How we improved the pipeline data quality

GDS worked with teams across government departments to help solve this data quality problem.

  1. We started by collecting and analysing spreadsheets from different departments. We graded them for maturity to see what kind of change would be required by each department and where their gaps were.

  2. We began looking at simple fixes and decided that columns with numerical, currency or date elements should have a standard format. Text to explain the content should be in a separate comment column. These issues should be fixed in sheet production and not by the team receiving them. This is a key data quality principle: fix as close to source as possible.

  3. We discussed potential changes to the spreadsheets with the team receiving them, GDS Senior Technical Architects (STAs), and the government departments who generated them. This follows a core principle of data quality: discuss broadly to agree changes as there are often reasons why the data appears wrong but suits a particular process. Improving data quality is a collaborative process.

  4. We merged the individual spreadsheets delivered by the departments to show what a combined single spreadsheet could look like.

  5. The final list of columns went through 20 iterations following feedback from STAs and government departments.

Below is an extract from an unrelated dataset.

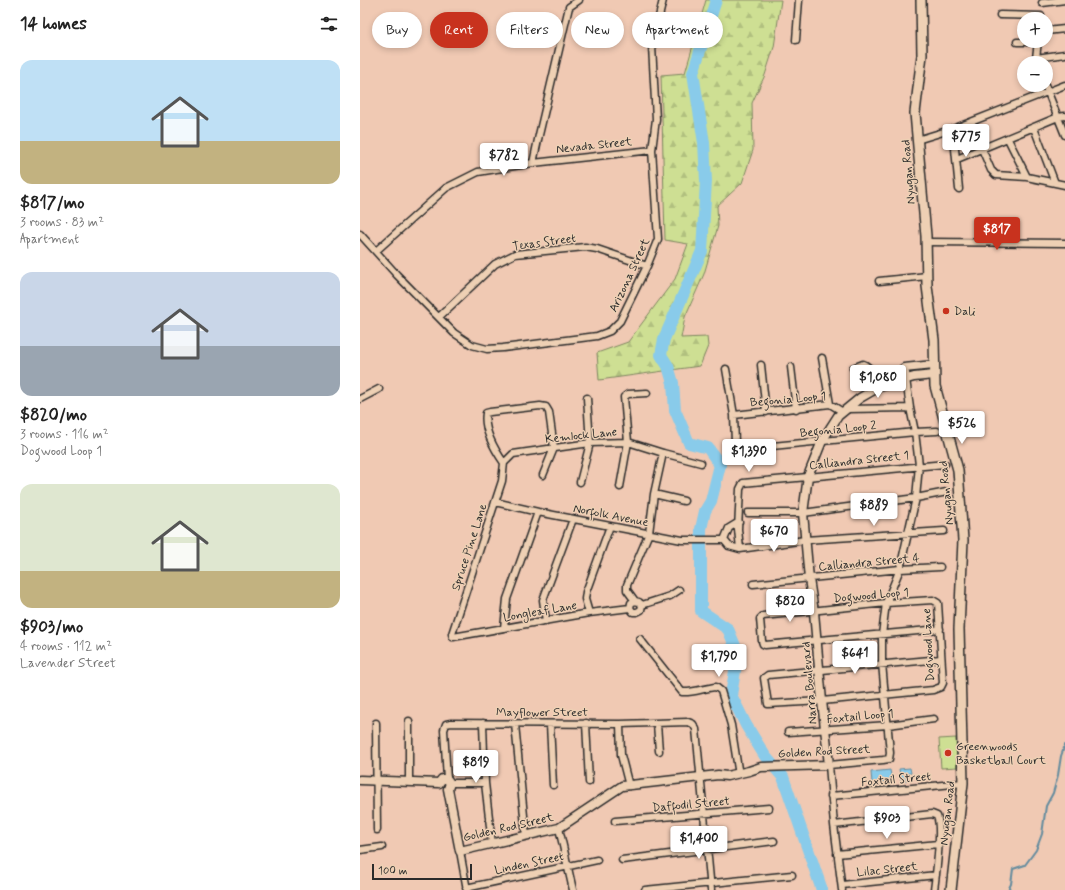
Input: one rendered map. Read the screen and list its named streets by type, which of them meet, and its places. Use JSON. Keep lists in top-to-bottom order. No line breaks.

  6. We created sample reporting demos, on a proposed list of future columns, to demonstrate how the data could be visualised and presented, demonstrating the value to both departments and GDS. Assistance was provided to departments to build reports if they required it.

  7. A final review was conducted with departments to finalise columns and sample values.

  8. A technical writer reviewed the new spreadsheet guidance and it was published on GOV.UK.

  9. Six of the most involved departments said the new column list would be adopted and met their requirements.

This should improve the end to end pipeline process, help to generate high value reporting, increase potential savings and improve efficiency.